The percent cover of sponges was determined from videos of the three transects at each site following established methods from the Virgin Islands Territorial Coral Reef Monitoring Program (Smith et al. 2016). A diver swam at uniform speed while videoing the substrata from a height of approximately 0.4 m (the height of a guide wand). Consecutive, non-overlapping images, each approximately 0.64 x 0.48 m in planar area, were captured for each transect, for an average of 21 images per transect. Twenty random points were superimposed on each image (average of 1282 points per site, per sampling period) and the benthic cover underneath each point was identified to the lowest identifiable taxonomic level and used in the calculation of percent cover by transect. Specific sponges were not identified in the benthic cover analysis and were instead grouped into the overarching category of “Sponge”. The number of points per image required to adequately characterize the percent cover of each of the benthic categories (sponges, hard corals, macroalgae, epilithic algal community [EAC; i.e., diminutive turf algae and other low complexity filamentous algal communities; Smith et al. 2016], non-living substrata, calcareous algae, cyanobacterial mats, gorgonians, zoanthids, and other/unknown living substrata) was determined by visual inspection of the running means. For all categories, the mean value stabilized at no more than 17 points per image per transect, indicating that the 20 points analyzed per image were sufficient to accurately reflect the percent cover at these sites (Gochfeld et al. 2020).

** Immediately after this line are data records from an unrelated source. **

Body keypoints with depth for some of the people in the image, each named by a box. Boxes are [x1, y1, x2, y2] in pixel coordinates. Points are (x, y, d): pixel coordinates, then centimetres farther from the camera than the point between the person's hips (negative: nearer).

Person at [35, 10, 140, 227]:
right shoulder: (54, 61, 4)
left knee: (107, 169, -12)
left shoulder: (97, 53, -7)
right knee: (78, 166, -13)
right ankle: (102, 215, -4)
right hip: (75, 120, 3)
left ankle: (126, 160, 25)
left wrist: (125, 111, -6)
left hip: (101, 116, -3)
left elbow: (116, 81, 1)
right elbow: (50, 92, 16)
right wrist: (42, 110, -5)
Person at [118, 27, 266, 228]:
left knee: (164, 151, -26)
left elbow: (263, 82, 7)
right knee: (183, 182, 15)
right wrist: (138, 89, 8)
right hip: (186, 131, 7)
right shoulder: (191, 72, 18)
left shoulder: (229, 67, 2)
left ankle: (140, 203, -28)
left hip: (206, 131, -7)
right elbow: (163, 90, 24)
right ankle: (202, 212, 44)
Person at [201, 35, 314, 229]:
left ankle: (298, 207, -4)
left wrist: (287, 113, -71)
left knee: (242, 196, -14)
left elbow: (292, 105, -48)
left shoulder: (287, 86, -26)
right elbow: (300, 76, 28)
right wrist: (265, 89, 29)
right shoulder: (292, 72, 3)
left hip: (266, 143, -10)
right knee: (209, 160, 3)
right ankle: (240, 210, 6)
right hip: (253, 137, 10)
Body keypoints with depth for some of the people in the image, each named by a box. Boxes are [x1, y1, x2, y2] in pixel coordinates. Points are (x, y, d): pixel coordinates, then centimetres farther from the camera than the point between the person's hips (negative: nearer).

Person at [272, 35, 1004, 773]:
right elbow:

To determine whether different sponge morphologies were differentially affected by hurricanes, each sponge from each transect was assigned to a broad morphological category (sensu Wulff 2006). These categories included excavating sponges (“excavating”); low relief encrusting sponges (“encrusting”); thicker cushions, massive, tube, vase, or other amorphous shapes of medium relief (“massive”); and upright, branching, and rope sponges (“upright”). These groupings differ slightly from those used by Wulff (2006) but represent the morphotypes found within our transects in St. Thomas. The percent of the entire sponge community represented by each morphological category was calculated as the number of individuals in each category divided by the total number of individuals for each transect and multiplied by 100 (Gochfeld et al. 2020).

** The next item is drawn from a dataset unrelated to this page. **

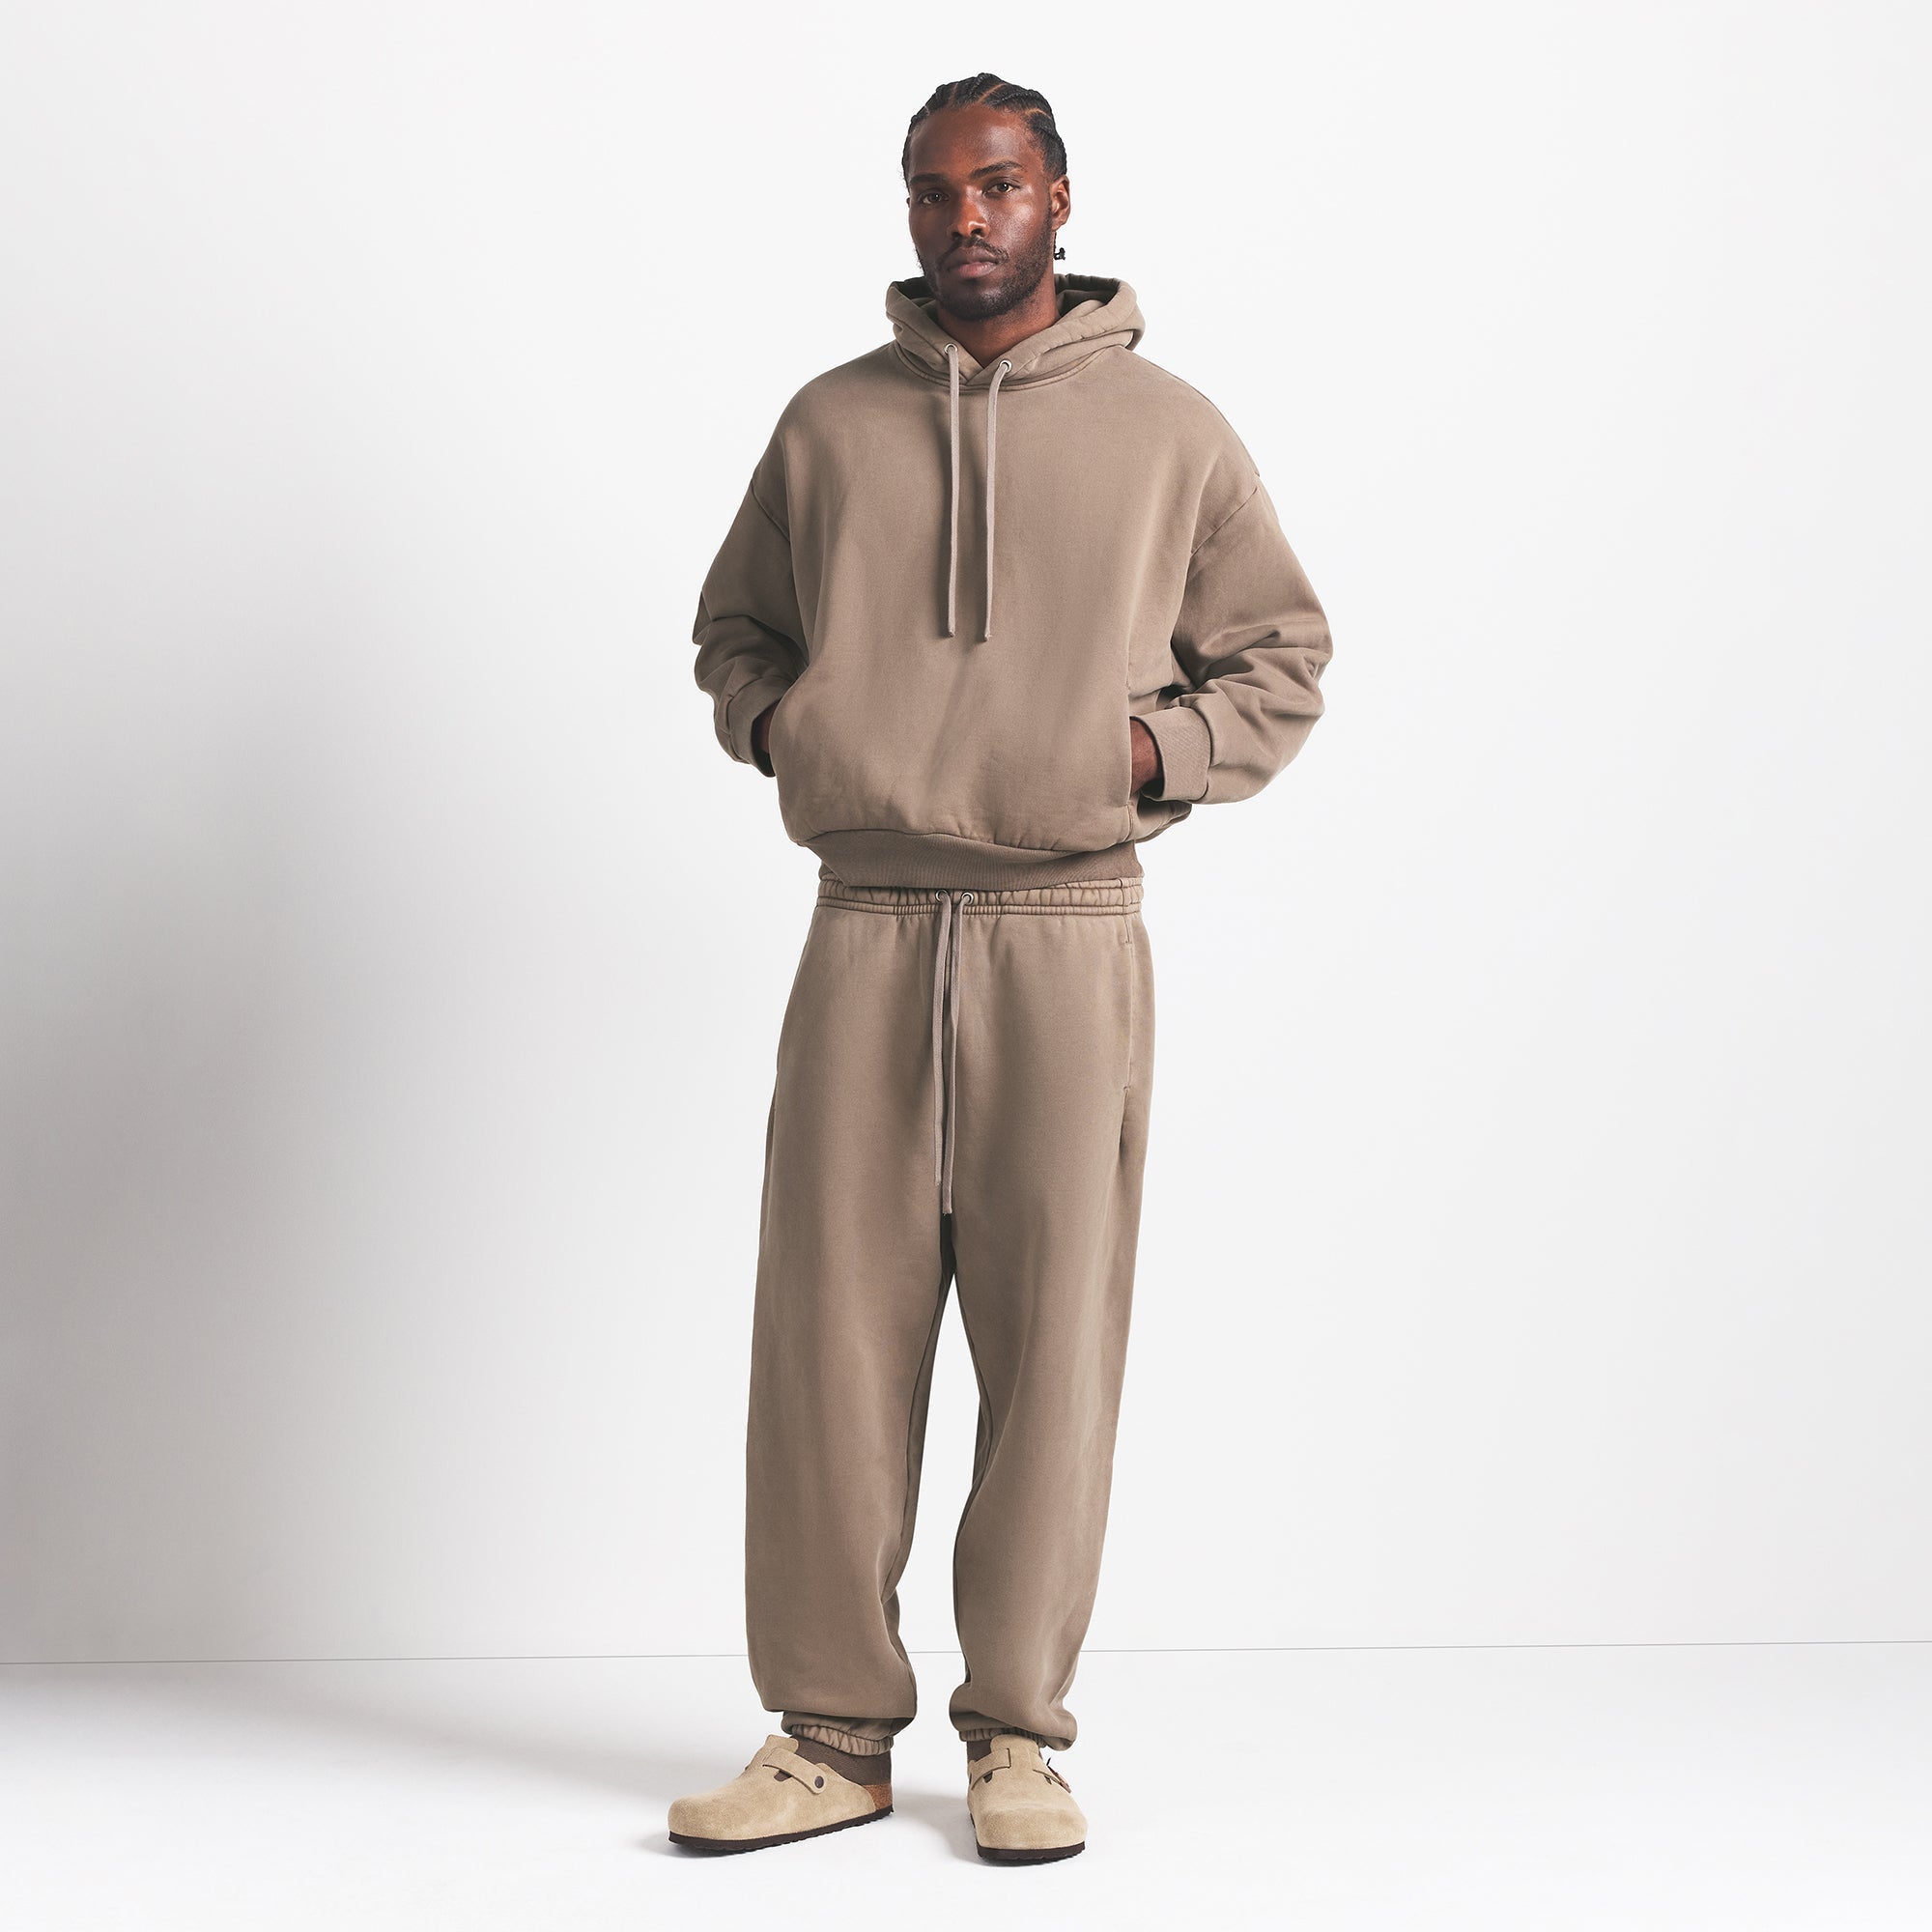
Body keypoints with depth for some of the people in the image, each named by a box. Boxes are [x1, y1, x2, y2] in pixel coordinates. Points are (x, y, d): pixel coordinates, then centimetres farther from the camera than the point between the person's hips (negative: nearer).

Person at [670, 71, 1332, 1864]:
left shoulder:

To describe the sponge assemblages across dates and sites, all sponges recorded in each transect were identified to the lowest possible taxonomic level. For those that could not be identified in situ, photographs and voucher samples collected into 90 percent ethanol were used for spicule preparations and sectioning and identified with the help of collaborator Dr. M. Cristina Diaz. For each transect, the abundance of each sponge taxon was converted into a proportion (number of individuals/total number of sponges in that transect) for analysis.